Start by stashing a pie pan in your freezer to get it nice and cold.
Make a single-crust pie crust from any basic recipe. I typically use my food processor and make half of the basic crust recipe from Joy of Cooking, using 1 Cup flour, 1/3 Cup plus 1 Tablespoon of butter for the fat, 2 Tablespoons of liquid plus just a little more if necessary. I use whatever neutral or fruity hard alcohol we have handy in lieu of water (which makes for a more tender crust). Or use the Pillsbury premade dough if that's your pleasure. Chill the dough a little if you are making your own crust. Roll it out. Put it in your pie pan and pretty up the edges.

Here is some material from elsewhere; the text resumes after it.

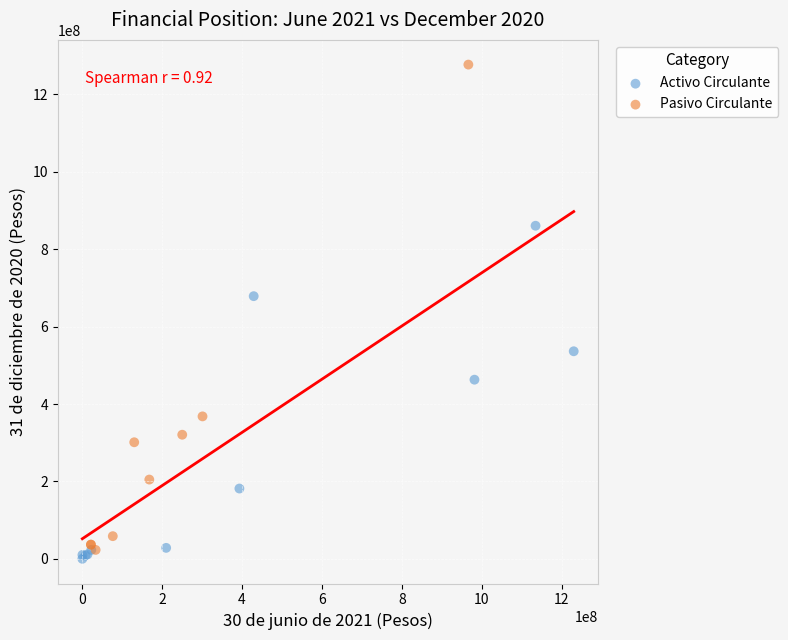

Which series contains the highest Y value?

Pasivo Circulante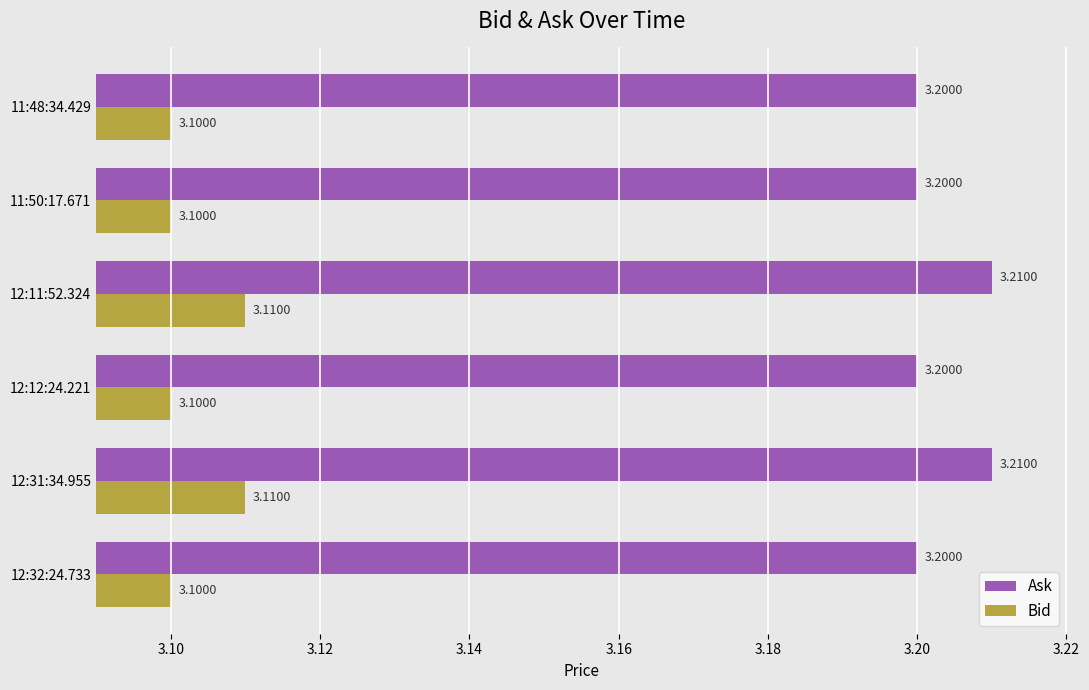

Count the number of data series in this chart.

2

Then stash the pie pan with raw crust in your fridge and preheat your oven to 450 degrees while you make the filling.
1 can pumpkin puree (15 or 16 ounces)
1 tsp cinnamon *
5 Tablespoons corn starch
1 1/2 Cup milk
2/3 Cup brown sugar
Add cinnamon and corn starch to the pumpkin. Stir in the brown sugar. Stir in the milk.
Bake in an unbaked shell.
Start for 10 minutes in a 450 degree oven.
Then reduce to 350 for an additional 1 hour.
Check it and it may need 5 minutes more.
Mine often does.
For flaky tender crust, keeping the dough cold at every step is important. As is starting with a hot oven. If your oven isn't fully up to temperature by the time you have the filling prepared and in the crust, you can stash the unbaked pie (filling and all) in the fridge until the oven is hot enough.
If you aren't a cinnamon hound like me, you can use just 1/2 teaspoon cinnamon.
For more complex flavor, use your favorite "pie spice" blend instead.
Or if you don't have that handy, wing it with any or all these additions:
Scrape in a vanilla bean with the sugar or a splash of vanilla extract with the milk.
Grate in a little bit of nutmeg.
Add just a little ginger or a very small pinch of cloves.
Add a bit of zest from a lemon or orange. Cooks.com called for 1/2 tsp lemon extract. I never buy that. So I omit or add zest from fresh fruit instead.
Combinations work nicely. For example, making pie Thanksgiving dinner tonight, I made the crust using orange cordial as the liquid. With the filling I used the full dose of cinnamon, a vanilla bean, just bit of nutmeg, and a the zest from one mandarin orange.
Making it vegan: You can use other liquids instead of milk to make the filling vegan.
And shortening or coconut oil can be used to make vegan crusts.